# [Brief]
Rewrite the rows as a Markdown table with the columns "Number" and "Line," one line per table row, going from the line with "Count the number of slices in the pie." through the end of the rows. Skip blank lines and leave the pictures out.

# [Source material]
────────────────────
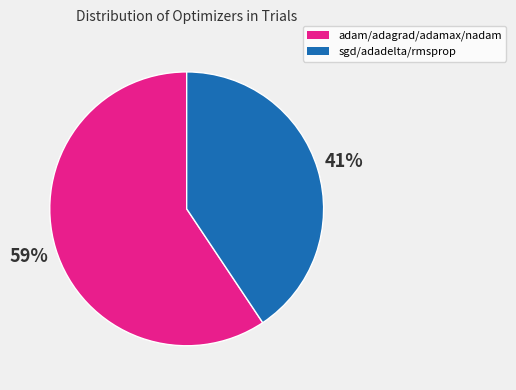

Does any single category account for the majority?

Yes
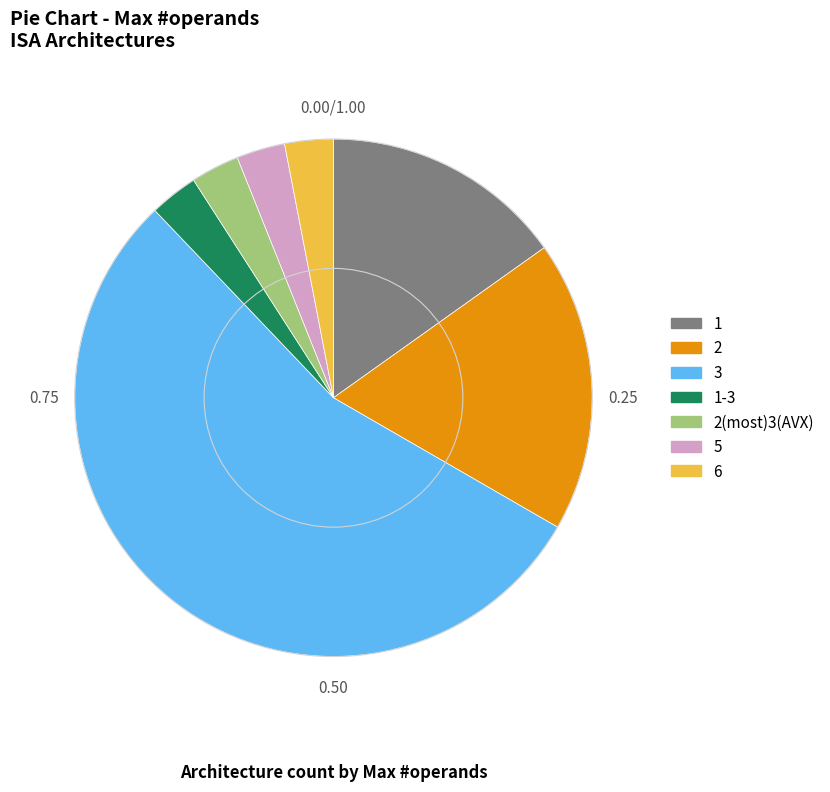

Count the number of slices in the pie.

7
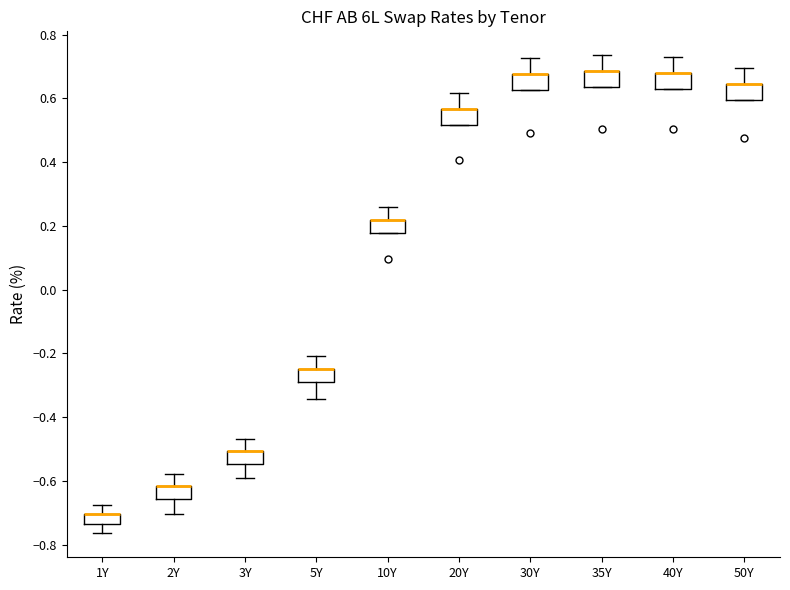

Where does the upper whisker of the box for 10Y end on the y-axis? The values are not printed on the chart, so give them approximately, as read against the axis.

0.26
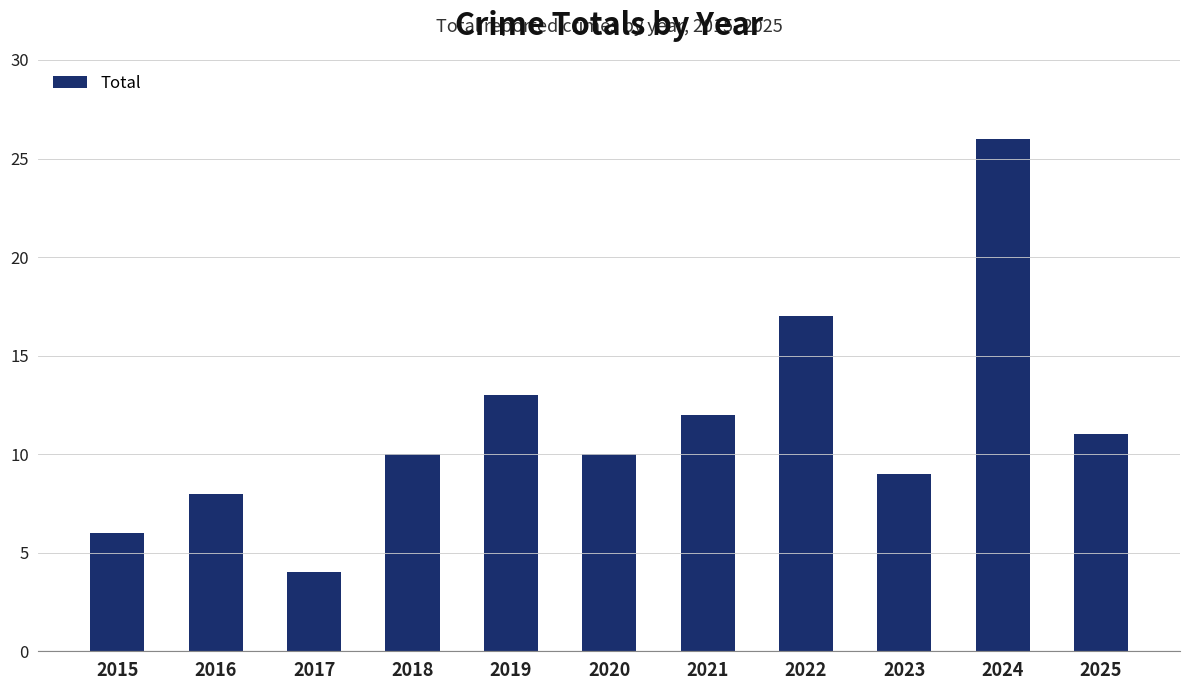

What is the value of the 5th bar from the left?

13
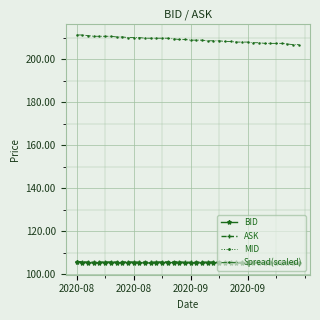

What is the value of the ASK point at the 36th from the left?

105.6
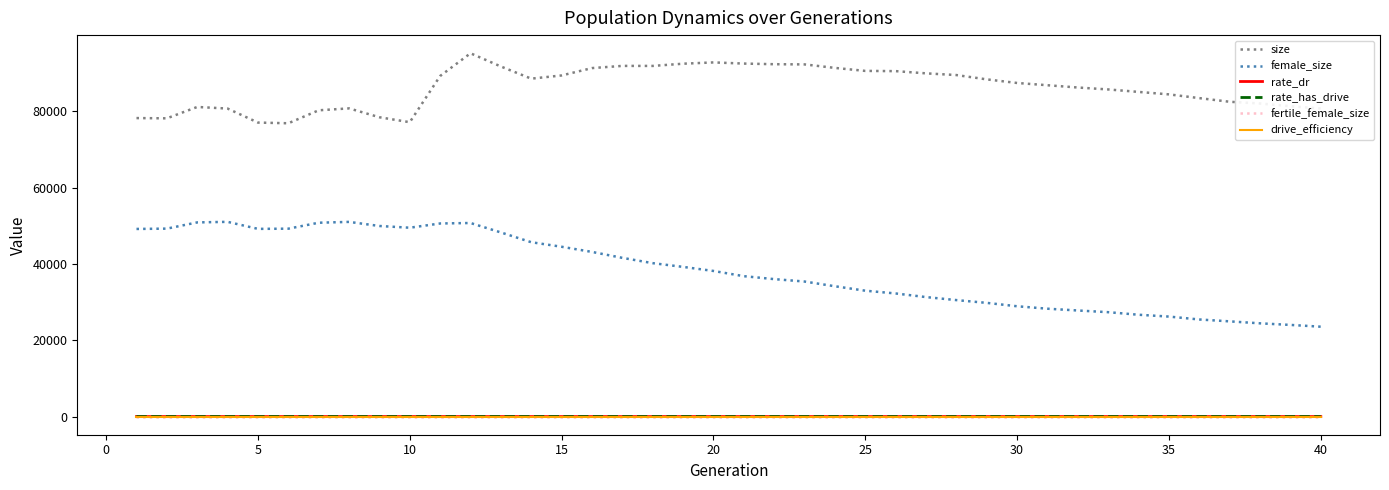

What is the lowest value of the female_size series?

23554.0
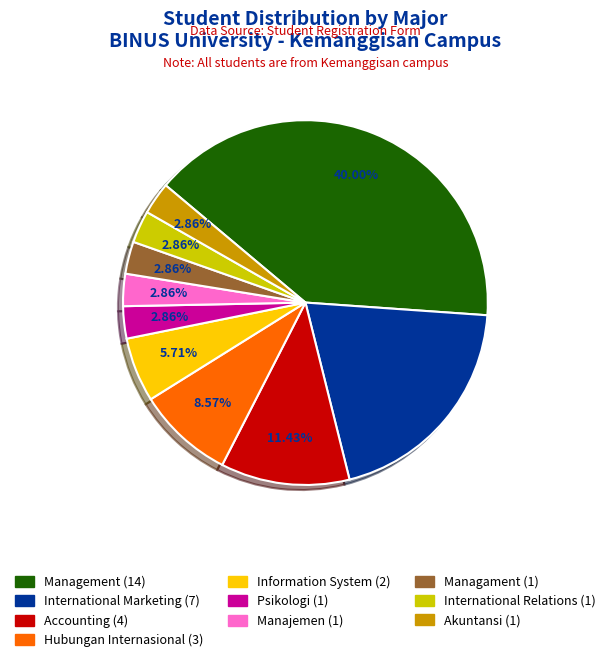

To the nearest percent, what is the difference between the Managament and International Marketing slice percentages?

17%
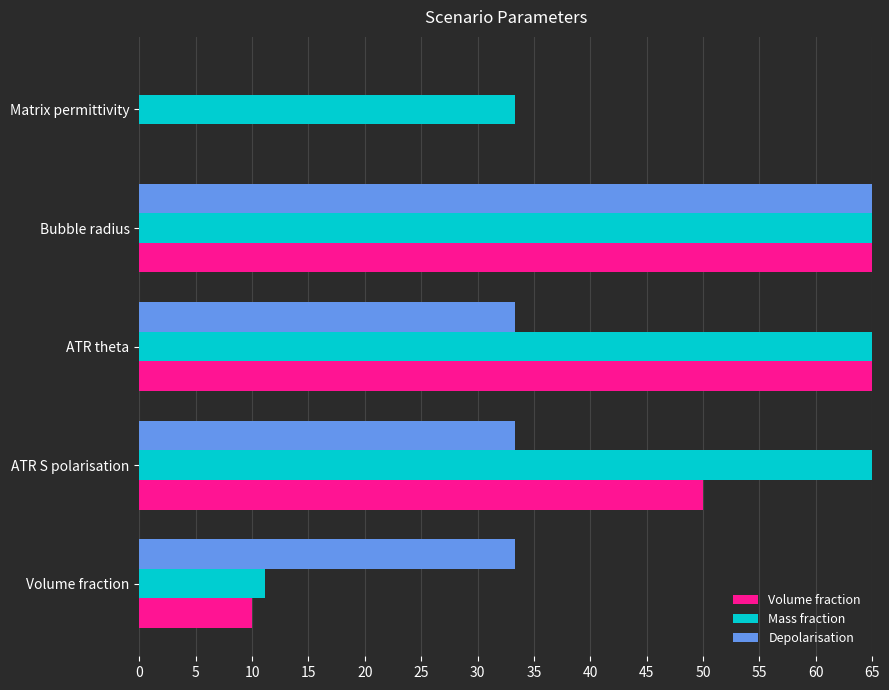

How many groups of bars are there?

5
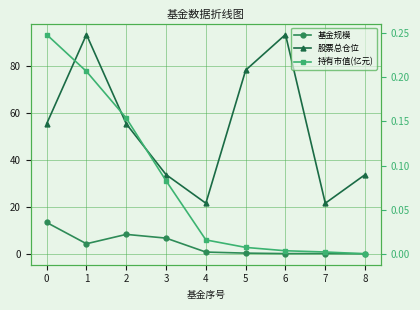

What is the approximate value of 股票总仓位 at 3?

33.8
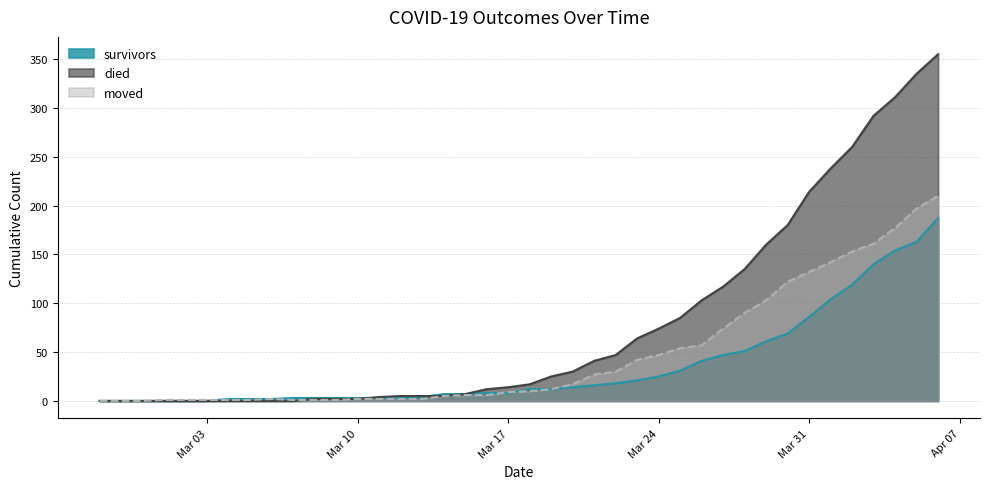

Reading left to right, what are all the values shown in this chart?

survivors: 0	0	0	0	0	0	2	2	2	3	3	3	3	3	3	4	7	7	8	8	12	12	14	16	18	21	25	31	41	47	51	61	69	86	104	119	140	154	163	187
died: 0	0	0	0	0	0	0	0	0	0	2	2	2	4	5	5	5	7	12	14	17	25	30	41	47	64	74	85	103	117	135	160	180	214	238	260	292	311	335	355
moved: 0	0	0	1	1	1	1	1	2	1	1	1	2	2	2	2	5	6	6	9	10	12	17	27	30	42	47	54	57	74	90	103	122	132	142	153	161	177	197	210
────────────────────
# [Problem solution]
| Number | Line |
|---|---|
| 1 | Count the number of slices in the pie. |
| 2 | 7 |
| 3 | Where does the upper whisker of the box for 10Y end on the y-axis? The values are not printed on the chart, so give them approximately, as read against the axis. |
| 4 | 0.26 |
| 5 | What is the value of the 5th bar from the left? |
| 6 | 13 |
| 7 | What is the value of the ASK point at the 36th from the left? |
| 8 | 105.6 |
| 9 | What is the lowest value of the female_size series? |
| 10 | 23554.0 |
| 11 | To the nearest percent, what is the difference between the Managament and International Marketing slice percentages? |
| 12 | 17% |
| 13 | How many groups of bars are there? |
| 14 | 5 |
| 15 | What is the approximate value of 股票总仓位 at 3? |
| 16 | 33.8 |
| 17 | Reading left to right, what are all the values shown in this chart? |
| 18 | survivors: 0	0	0	0	0	0	2	2	2	3	3	3	3	3	3	4	7	7	8	8	12	12	14	16	18	21	25	31	41	47	51	61	69	86	104	119	140	154	163	187 |
| 19 | died: 0	0	0	0	0	0	0	0	0	0	2	2	2	4	5	5	5	7	12	14	17	25	30	41	47	64	74	85	103	117	135	160	180	214	238	260	292	311	335	355 |
| 20 | moved: 0	0	0	1	1	1	1	1	2	1	1	1	2	2	2	2	5	6	6	9	10	12	17	27	30	42	47	54	57	74	90	103	122	132	142	153	161	177	197	210 |